Something to note in the code ismy iter->Next() which is one of my 3 iterators that define the way we wind through each highpass section.
We now have a compressed bit stream. I used the now ubiquitous lena image for testing this out.
This is the result of the Wavelet transform:

The arrangement of this image is slightly backward. This is due to the way windows reverses images. You can however see the HL and HH passes on the top and the LL and LH passes on the bottom (instead of the other way round).
From there we need to decompress the bit stream and end up with something like the original image:

This decompression took me a while to get right. Basically, though, you need to go back over the bit stream dropping the appropriate bits in the correct places until you get back an image like the former. Running the inverse wavelet transform should result in the above image.
Easy for me to say. Firstly we need to drop the correct values in the correct places. To do this we need the original threshold value we started with. The bit stream will always start with a plus or minus. Following that we have the bits of the difference value. When we find another sign we are on to the next pixel. Don’t forget that the 1 needs to be added to the left of the number! When we get a number that takes us to the end of the image we will find an extra plus and we can go back to the beginning at half the threshold.
So the first value we get out is a 6 and we have a sign of +. This means we are writing a +8 at the 6th pixel position. We then read a +4 so we are writing a +8 at the 10th position. We next get that -20 which means we write a -8 at the 30th position and so on.
The quick (er than me) will noticed that this means that the value of 9 in our earlier example will get written back as an 8 (or a value of 7 written as a 4). This is where the refinement pass comes in. I will explain this in a further article (ie when I get it working ).
My code for doing this looked something like the following:

iter->SetToStart();

int pixelPos                = 0;
while( pixelPos < size )
{
	int sign                    = bitStream.wdrBitStream[bit];
	bit++;

	int pixelDiff               = 0;
	int bitPos                  = 0;
	BitEncoding::Bit readBit    = BitEncoding::Bit_Zero;
	while( readBit < BitEncoding::Bit_Plus )
	{
		readBit = bitStream.wdrBitStream[bit];
		switch( readBit )
		{
		case BitEncoding::Bit_One:
			pixelDiff   |= readBit << bitPos;
		case BitEncoding::Bit_Zero:
			bitPos++;
			break;

		case BitEncoding::Bit_Minus:
		case BitEncoding::Bit_Plus:
			break;

		}
		bit++;
	}
	pixelDiff   |= 1 << bitPos;   // Always a 1 at the top end.

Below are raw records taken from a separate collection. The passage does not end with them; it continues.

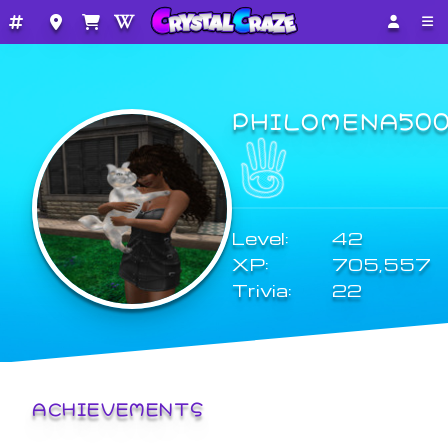
PHILOMENA50
Level:
42
XP:
705,557
Trivia:
22
ACHIEVEMENTS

	pixelPos    += (pixelDiff - 1);

	if ( pixelPos < size )
	{
		// Step forward through the iterator pixelPos times.
		uint32_t count  = 0;
		while( count < pixelDiff )           {               count++;               iter->Next();
		}

		const uint32_t writePos   = buffStart   + (iter->GetX() + iter->GetY() * pitch));
		planeOut.pixels[writePos] = (sign == BitEncoding::Bit_Plus) ? threshold : -threshold;

		bit--;
	}
}

Of course you can run the wavelet transform on the low-pass sub-image created from previous steps. This will give you something like the following:

Decompressing this image returns you to the following:

In this you can see some colour errors. I think this is caused by my lack of a refinement pass however its well worth noting the details on her hat brim and her boa. Both of these have returned and look good in the re-sized image.

Anyway … should anyone actually be reading my ramblings or have any questions then say hi in the comments!

Update:   I identified a bug whereby the software would get confused by a 0 and a 1 appearing in the WDR stream as both end up as the same value.  Zeros really shouldn’t be turning up so this has now been fixed.